Polish and strap this baby to Node.js and we got something interesting!

This functional model is something I've been striving towards in Rails, but over the years I feel the "rails way" more emcompasses development idioms instead of application idioms.


Rewriting a web framework from the ground up is so often a trap made alluring by the illusion of repeated code. Could there be a more optimal way of writing UI code? Of course. But a lot of UI code should just be treated for what it is: largely unmaintainable and unextendable, especially in the face of design changes. I'd love to spend a weekend hacking out a sexy, interactive app, but I'm not yet willing to invest 2 years to save a couple days of redundant development.

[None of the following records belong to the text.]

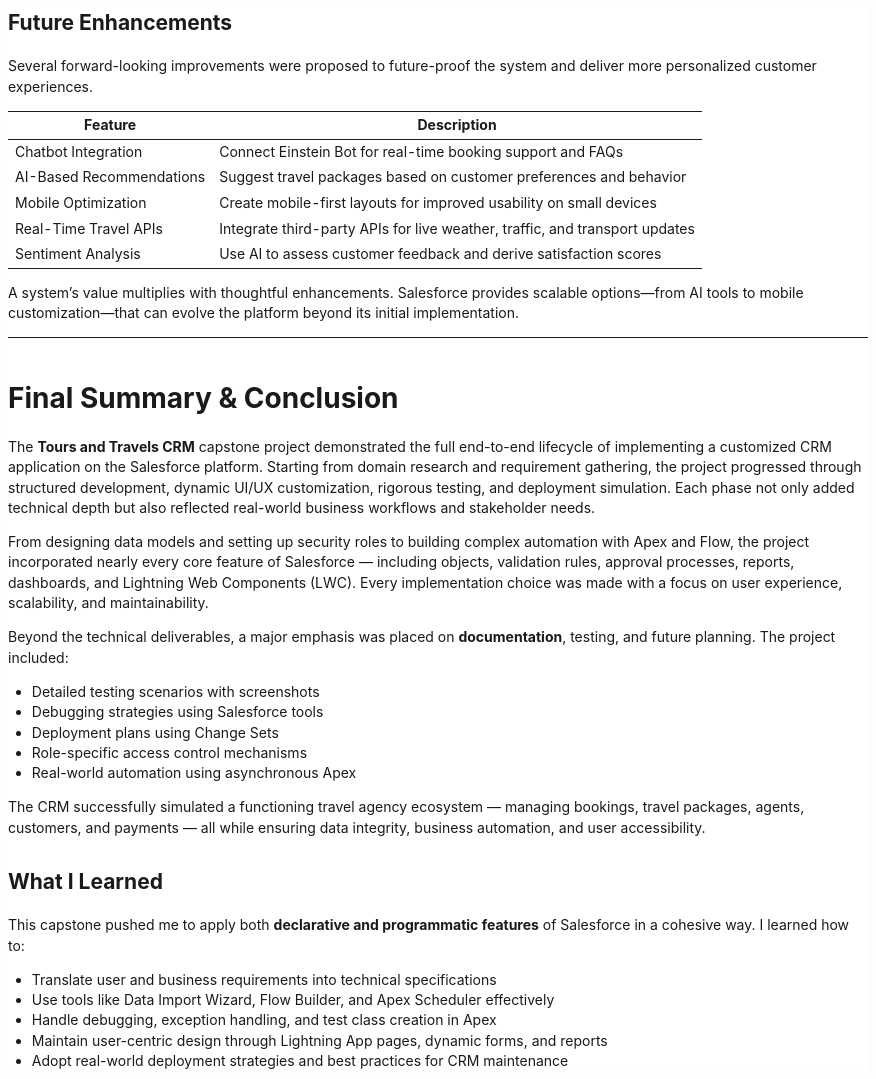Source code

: ## Future Enhancements

Several forward-looking improvements were proposed to future-proof the system and deliver more personalized customer experiences.

| Feature                     | Description                                                                 |
|-----------------------------|-----------------------------------------------------------------------------|
| Chatbot Integration         | Connect Einstein Bot for real-time booking support and FAQs                 |
| AI-Based Recommendations    | Suggest travel packages based on customer preferences and behavior          |
| Mobile Optimization         | Create mobile-first layouts for improved usability on small devices         |
| Real-Time Travel APIs       | Integrate third-party APIs for live weather, traffic, and transport updates |
| Sentiment Analysis          | Use AI to assess customer feedback and derive satisfaction scores           |

A system’s value multiplies with thoughtful enhancements. Salesforce provides scalable options—from AI tools to mobile customization—that can evolve the platform beyond its initial implementation.

---

# Final Summary & Conclusion

The **Tours and Travels CRM** capstone project demonstrated the full end-to-end lifecycle of implementing a customized CRM application on the Salesforce platform. Starting from domain research and requirement gathering, the project progressed through structured development, dynamic UI/UX customization, rigorous testing, and deployment simulation. Each phase not only added technical depth but also reflected real-world business workflows and stakeholder needs.

From designing data models and setting up security roles to building complex automation with Apex and Flow, the project incorporated nearly every core feature of Salesforce — including objects, validation rules, approval processes, reports, dashboards, and Lightning Web Components (LWC). Every implementation choice was made with a focus on user experience, scalability, and maintainability.

Beyond the technical deliverables, a major emphasis was placed on **documentation**, testing, and future planning. The project included:
- Detailed testing scenarios with screenshots
- Debugging strategies using Salesforce tools
- Deployment plans using Change Sets
- Role-specific access control mechanisms
- Real-world automation using asynchronous Apex

The CRM successfully simulated a functioning travel agency ecosystem — managing bookings, travel packages, agents, customers, and payments — all while ensuring data integrity, business automation, and user accessibility.

## What I Learned

This capstone pushed me to apply both **declarative and programmatic features** of Salesforce in a cohesive way. I learned how to:
- Translate user and business requirements into technical specifications
- Use tools like Data Import Wizard, Flow Builder, and Apex Scheduler effectively
- Handle debugging, exception handling, and test class creation in Apex
- Maintain user-centric design through Lightning App pages, dynamic forms, and reports
- Adopt real-world deployment strategies and best practices for CRM maintenance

I'll leave that for the companies not worried about making money or do it on the side through an open source project.


Two people, six months - most of it discussion, ~40K C# code, in my previous job we had a framework, compiler, debugger, mini IDE, app server with a kind of tiny in-memory database (supported object-graph-style navigation) that let us write interactive UIs using databinding with minimal repeated or hacky code, and a whole bunch of other hard-to attain features (for example, application code version rollovers with old sessions running in parallel with new versions until they're finished with, without needing to restart any process or machine anywhere). I've seen it done - more than that, I've been part of doing it - and I have yet, in the intervening 4 years, to see anything as well suited to its purpose.

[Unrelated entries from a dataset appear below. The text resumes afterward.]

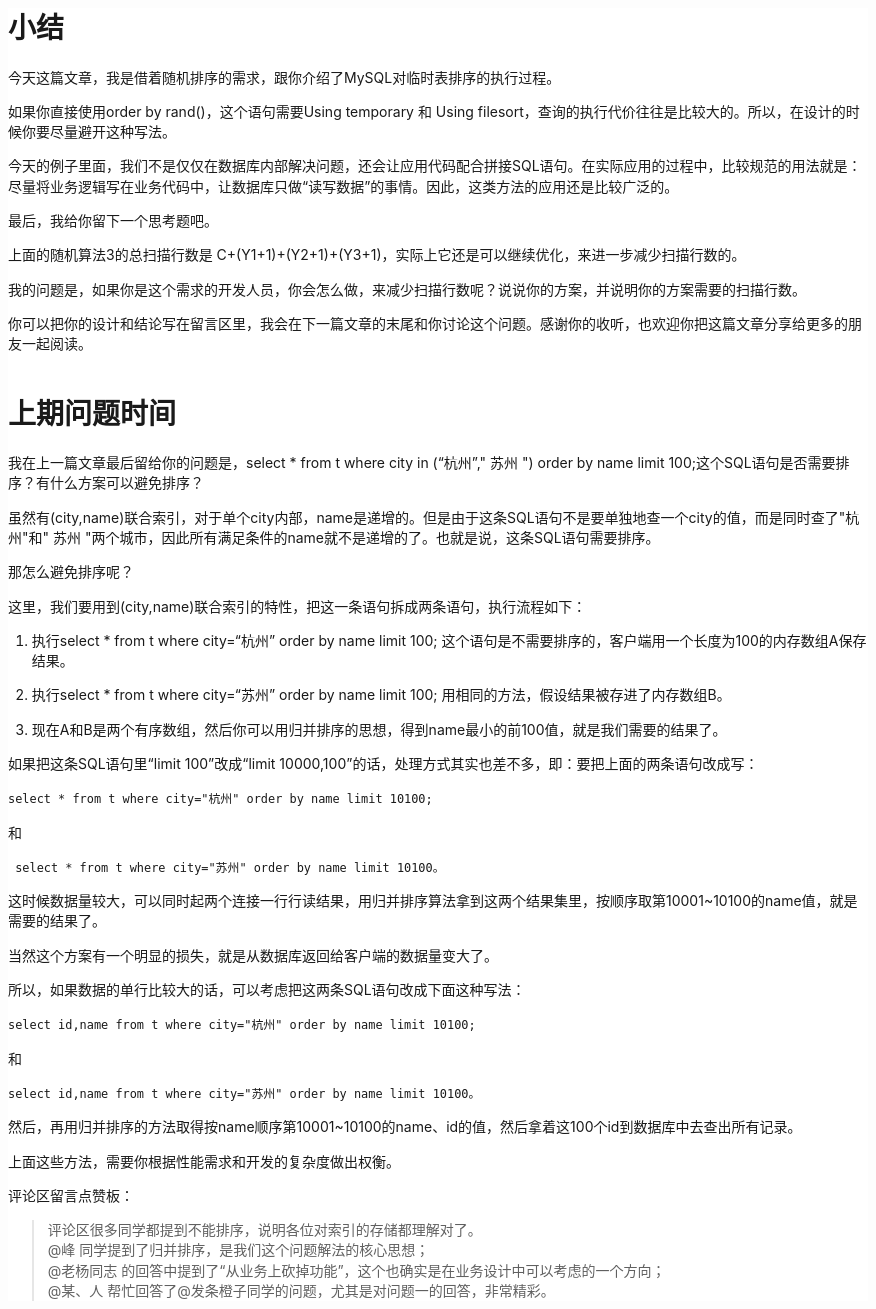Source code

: 
# 小结

今天这篇文章，我是借着随机排序的需求，跟你介绍了MySQL对临时表排序的执行过程。

如果你直接使用order by rand\(\)，这个语句需要Using temporary 和 Using filesort，查询的执行代价往往是比较大的。所以，在设计的时候你要尽量避开这种写法。

今天的例子里面，我们不是仅仅在数据库内部解决问题，还会让应用代码配合拼接SQL语句。在实际应用的过程中，比较规范的用法就是：尽量将业务逻辑写在业务代码中，让数据库只做“读写数据”的事情。因此，这类方法的应用还是比较广泛的。

最后，我给你留下一个思考题吧。

上面的随机算法3的总扫描行数是 C+\(Y1+1\)+\(Y2+1\)+\(Y3+1\)，实际上它还是可以继续优化，来进一步减少扫描行数的。

我的问题是，如果你是这个需求的开发人员，你会怎么做，来减少扫描行数呢？说说你的方案，并说明你的方案需要的扫描行数。

你可以把你的设计和结论写在留言区里，我会在下一篇文章的末尾和你讨论这个问题。感谢你的收听，也欢迎你把这篇文章分享给更多的朋友一起阅读。

# 上期问题时间

我在上一篇文章最后留给你的问题是，select \* from t where city in \(“杭州”," 苏州 "\) order by name limit 100;这个SQL语句是否需要排序？有什么方案可以避免排序？

虽然有\(city,name\)联合索引，对于单个city内部，name是递增的。但是由于这条SQL语句不是要单独地查一个city的值，而是同时查了"杭州"和" 苏州 "两个城市，因此所有满足条件的name就不是递增的了。也就是说，这条SQL语句需要排序。

那怎么避免排序呢？

这里，我们要用到\(city,name\)联合索引的特性，把这一条语句拆成两条语句，执行流程如下：

1.  执行select \* from t where city=“杭州” order by name limit 100; 这个语句是不需要排序的，客户端用一个长度为100的内存数组A保存结果。

2.  执行select \* from t where city=“苏州” order by name limit 100; 用相同的方法，假设结果被存进了内存数组B。

3.  现在A和B是两个有序数组，然后你可以用归并排序的思想，得到name最小的前100值，就是我们需要的结果了。

如果把这条SQL语句里“limit 100”改成“limit 10000,100”的话，处理方式其实也差不多，即：要把上面的两条语句改成写：

    select * from t where city="杭州" order by name limit 10100; 


和

     select * from t where city="苏州" order by name limit 10100。


这时候数据量较大，可以同时起两个连接一行行读结果，用归并排序算法拿到这两个结果集里，按顺序取第10001\~10100的name值，就是需要的结果了。

当然这个方案有一个明显的损失，就是从数据库返回给客户端的数据量变大了。

所以，如果数据的单行比较大的话，可以考虑把这两条SQL语句改成下面这种写法：

    select id,name from t where city="杭州" order by name limit 10100; 


和

    select id,name from t where city="苏州" order by name limit 10100。


然后，再用归并排序的方法取得按name顺序第10001\~10100的name、id的值，然后拿着这100个id到数据库中去查出所有记录。

上面这些方法，需要你根据性能需求和开发的复杂度做出权衡。

评论区留言点赞板：

> 评论区很多同学都提到不能排序，说明各位对索引的存储都理解对了。  
> \@峰 同学提到了归并排序，是我们这个问题解法的核心思想；  
> \@老杨同志 的回答中提到了“从业务上砍掉功能”，这个也确实是在业务设计中可以考虑的一个方向；  
> \@某、人 帮忙回答了\@发条橙子同学的问题，尤其是对问题一的回答，非常精彩。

It's cheap and easy to be cynical about these kinds of things. But it's very important to realise that there is so much that is possible today, but will be dismissed by cynics, that tomorrow we'll say "sure, that was easy, anybody could have done it" - but very few did.


I've never seen this problem better solved in a web framework than in some combination of libraries. I'm sure it can be done and I welcome people who want to do it, all I'm saying is that I couldn't justify the ROI on it myself. On our projects, we get 90% of the way there by using a server-side REST library coupled with a small Javascript library on the client to handle the common paths.

Anywho, cynics are useful- they make us reconsider the value proposition we are putting forward. However, an idea shouldn't be discarded just because a cynic addressed it :)


Short version:

A Lunascript application specifes a data model and a function from the model to the view or user interface, annotated with handler functions from user inputs to model mutations. From this the Lunascript compiler produces a functioning Web 2.0 application — the client-side JavaScript, the server-side SQL, and everything in between

Debugging can still be somewhat tricky, but we are disciplined about creating and improving debugging tools

We hope to release Lunascript more widely once it’s more mature


the few core features of the video seem generally unnecessary. automatic data binding on multiple clients and auto syncing with offline storage is cool- but not really imperative for most apps to get started (which is where tools like this will shine).

that said, the project is obviously young and i obviously know very little about it, so i am interested to see how it develops.

that said, this is a problem many have tried to solve (without writing their own language), and (imho) failed. backbone is (imho) taking the first step in the right direction. to be clear, i am not comparing lunascript to backbone directly. they seem to be two very different solutions for the same problem.


Been posted to HN a few times before. Here is one from just over a year ago with lots of comments: http://news.ycombinator.com/item?id=1097235


To some extend Angular is doing something similar today and it's available, http://angularjs.org

It does not synchronize multiple clients yet, but I certainly wish it will ; with Comet becoming increasingly easy to integrate, this may happen sooner than expected.